Prefiled legislation to provide employment opportunities for people with disabilities

COLUMBIA, SC (Dec. 12, 2019) – A bill prefiled on Wednesday by Able South Carolina, Rep. Neal Collins and Rep. Mandy Powers Norrell aims to create more employment opportunities for people with disabilities.

While 32 states have adopted policies to encourage businesses to hire people with disabilities, and the federal government provides the Work Opportunity Tax Credit to employers who employ individuals with physical or mental disabilities, South Carolina doesn’t currently offer any hiring guidelines or incentives to encourage employers to recruit employees with disabilities. The Employment First Initiative Act (H.4768) aims to change that.

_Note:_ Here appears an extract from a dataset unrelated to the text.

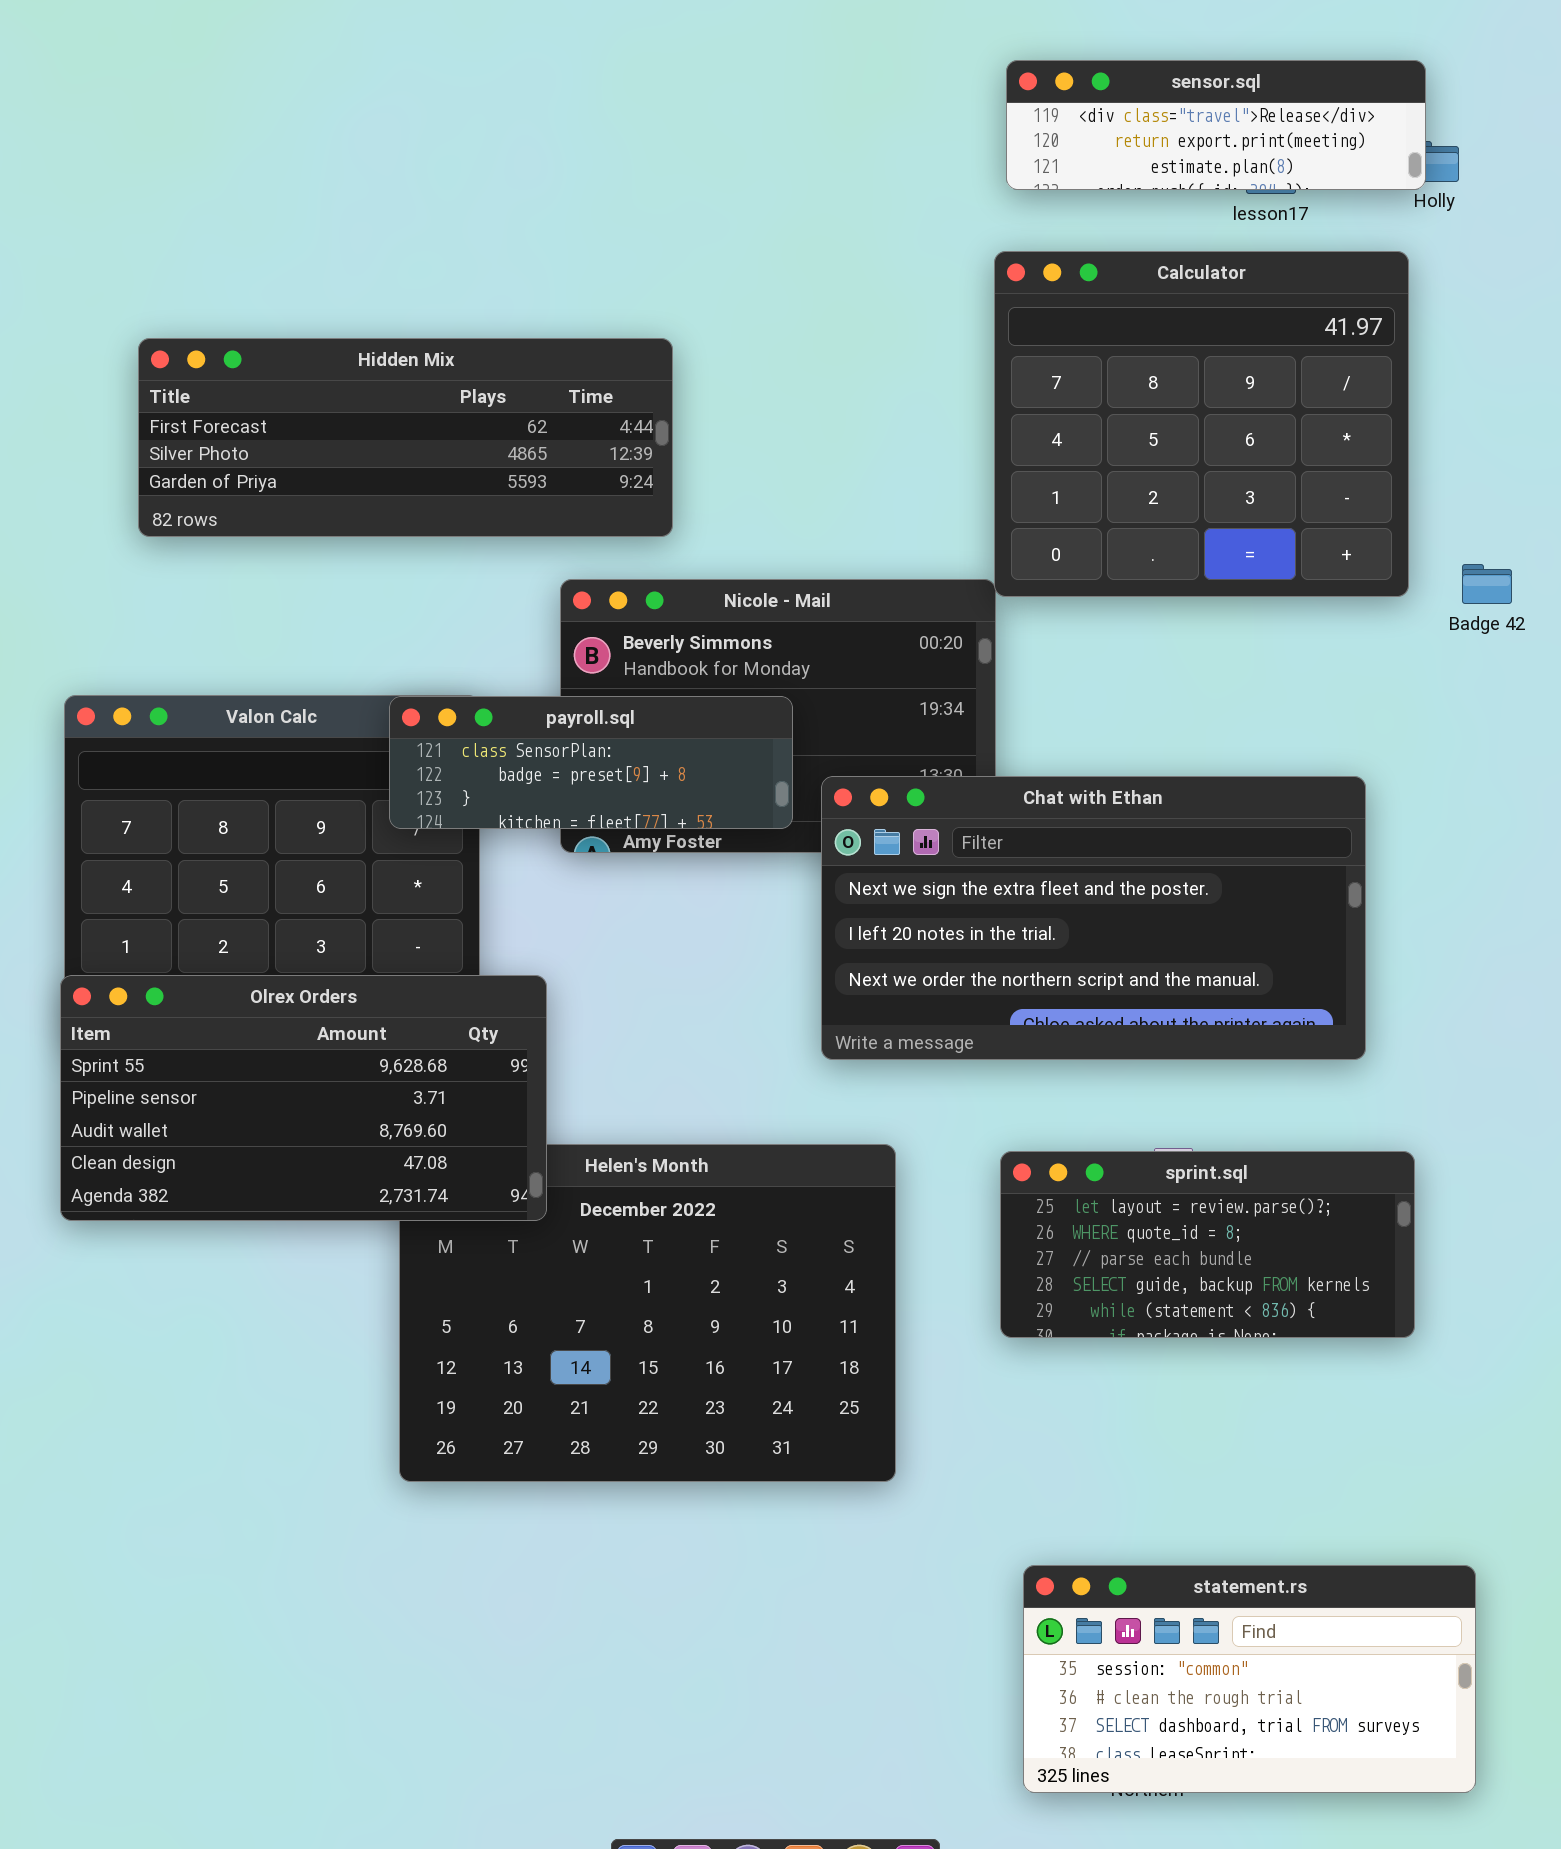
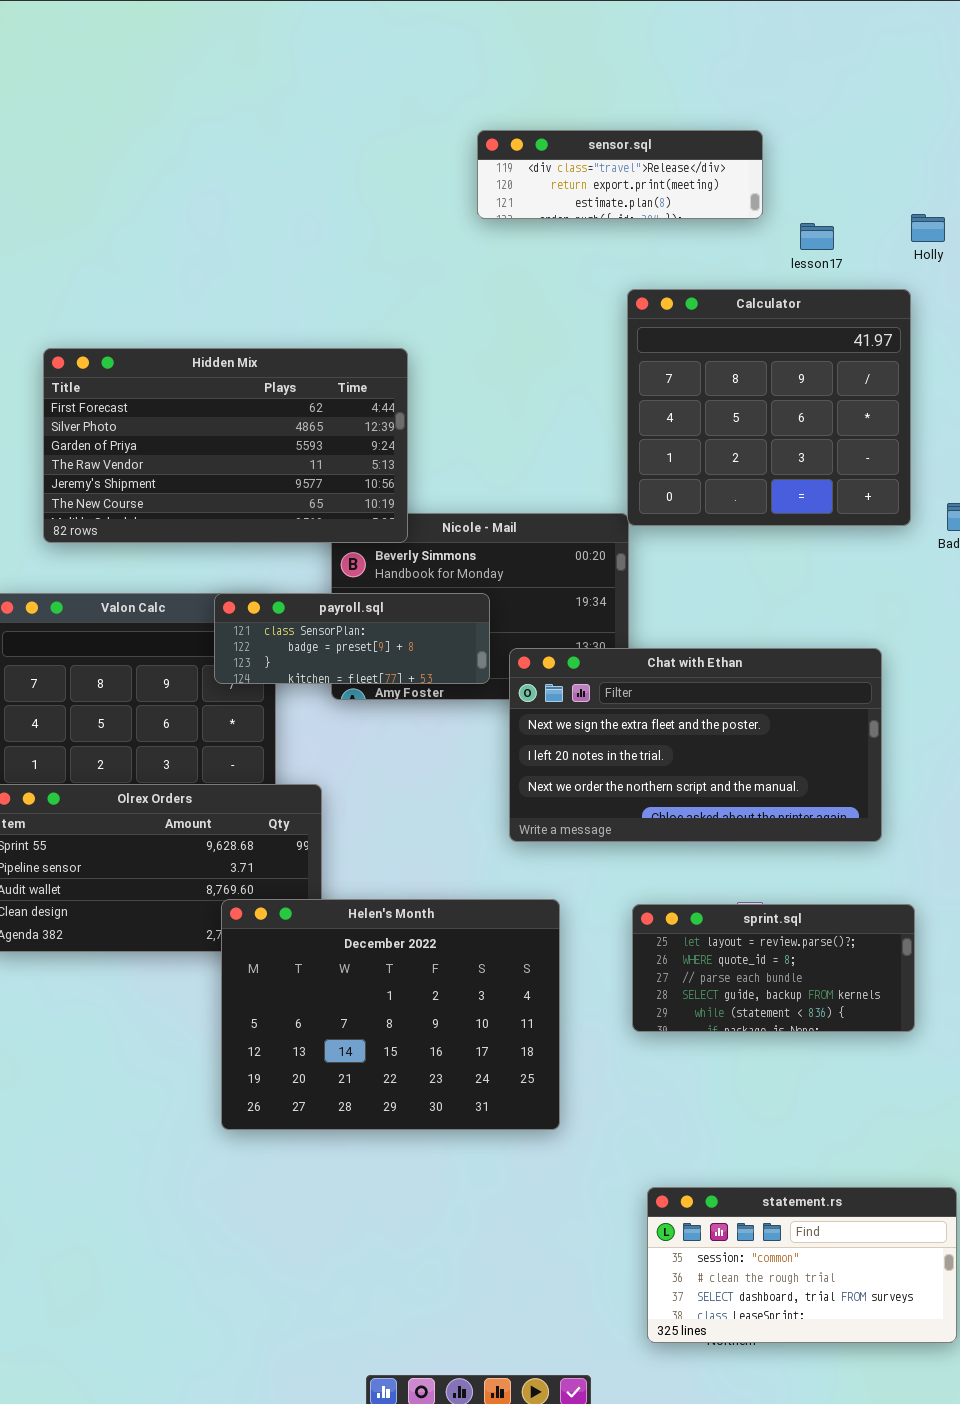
sensor.sql: [1006,60,1426,190] -> [477,130,763,219], moved
Hidden Mix: [138,338,673,537] -> [43,348,408,543], resized
Helen's Month: [399,1144,896,1482] -> [221,899,560,1130], raised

“This legislation would be a positive and much needed step for advancing the employment of South Carolinians with disabilities, and we look forward to having these discussions at the Statehouse in the new session. South Carolina has been behind other states for far too long, and it is time that we develop an employment culture that truly includes all people, with and without disabilities.”

Kimberly Tissot, Executive Director of Able South Carolina

2019 state report compiled by the Employment First Study Committee demonstrated both the need for and the positive impact of employing individuals with disabilities in South Carolina. Currently, of the 727,702 South Carolina residents who have a disability, 67% are unemployed—the 6th highest unemployment rate for individuals with disabilities in the nation.

A graphic of the United States, with the 32 states who have adopted Employment First legislation highlighted in blue. The remaining 18 states who do not have Employment First, including South Carolina, are in gray.

If passed, the bill would help to fill this large employment gap in the state. The act would establish a commission that would recommend strategies to help state agencies, local government, and the private sector adopt a multifaceted approach to support individuals with disabilities obtaining employment.

Consisting of 17 appointed members, the South Carolina Employment First Oversight Commission would also track state agencies’ progress toward implementing aspects of the bill. The findings would be issued in an annual report to the governor and members of the South Carolina General Assembly.

“In a time where employers are struggling to fill vacant positions, we pose an easy solution to their problem,” said Robbie Kopp, director of advocacy at Able SC. “People with disabilities should have equal opportunities to work. This bill would help employers reach that untapped workforce.”